Science in the junior years is focussed on nurturing students natural curiosity about the world around them and the joy of discovery in science. Students are supported to explore scientific concepts through a range of investigative tasks relevant to their everyday experience. They have time to investigate and test ideas, ask questions and explain their observations. Explicit teaching is used to introduce students to new ideas, redirect understanding and clarify existing misconceptions. There is a strong focus on developing the skills to observe, describe and communicate their developing understandings.

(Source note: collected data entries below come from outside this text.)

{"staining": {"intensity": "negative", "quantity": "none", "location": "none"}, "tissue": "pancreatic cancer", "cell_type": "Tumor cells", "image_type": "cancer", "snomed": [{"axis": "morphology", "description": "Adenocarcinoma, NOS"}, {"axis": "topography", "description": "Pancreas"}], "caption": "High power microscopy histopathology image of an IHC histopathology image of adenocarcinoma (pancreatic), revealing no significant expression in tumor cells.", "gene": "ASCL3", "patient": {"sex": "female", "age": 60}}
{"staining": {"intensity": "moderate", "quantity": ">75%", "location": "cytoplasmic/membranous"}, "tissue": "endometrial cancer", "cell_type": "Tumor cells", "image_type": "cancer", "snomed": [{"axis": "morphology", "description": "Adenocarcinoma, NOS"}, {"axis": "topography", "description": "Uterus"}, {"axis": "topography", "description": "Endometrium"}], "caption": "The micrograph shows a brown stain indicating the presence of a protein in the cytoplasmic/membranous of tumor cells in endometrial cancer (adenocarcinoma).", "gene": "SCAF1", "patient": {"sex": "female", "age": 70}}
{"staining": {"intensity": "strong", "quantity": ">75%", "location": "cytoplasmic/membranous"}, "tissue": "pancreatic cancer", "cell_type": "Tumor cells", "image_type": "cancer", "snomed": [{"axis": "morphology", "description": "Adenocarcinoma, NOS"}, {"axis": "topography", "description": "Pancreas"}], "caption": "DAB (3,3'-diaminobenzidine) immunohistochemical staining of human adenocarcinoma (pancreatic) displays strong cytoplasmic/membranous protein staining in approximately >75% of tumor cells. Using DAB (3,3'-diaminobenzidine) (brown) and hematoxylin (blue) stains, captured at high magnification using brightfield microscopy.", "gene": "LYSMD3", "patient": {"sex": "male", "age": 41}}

In the junior years, students engage with scientific texts and concepts in developmentally appropriate ways. The transition from informal to formal scientific language and representation of scientific concepts takes place as the students demonstrate their increasing understanding of what they are learning. Foremost, science at St. Mary’s is about developing a scientific literacy that encompasses content knowledge and the application of scientific inquiry skills.

Science in the senior years continues to build on the foundation learning of the junior years. There is  increasing complexity in the development and completion of scientific investigations, an increasing awareness of the complexity of scientific understanding and a critical exploration of the impact of scientific knowledge and understanding of the world. The students are challenged to understand that scientific knowledge changes and grows over time, that science is much greater than experiments and that they can contribute to and understand the world from a range of perspectives, including the scientific one.

The science program in the senior years is increasingly connected to citizen science opportunities in the learning precinct through longitudinal projects in the local landscape. Students are provided with opportunities and experiences to contribute to scientific research more broadly. They are also challenged to share their science learning with a range of audiences. They learn to manage their own learning and become confident, caring and informed citizens ready to take on new challenges.

The skills developed in science are interconnected to the the development of literacy and numeracy skills. Science provides real world contexts for the application of the learning that takes place in literacy and numeracy. The development of student ability in science is critically dependent upon learning that takes place in literacy and numeracy.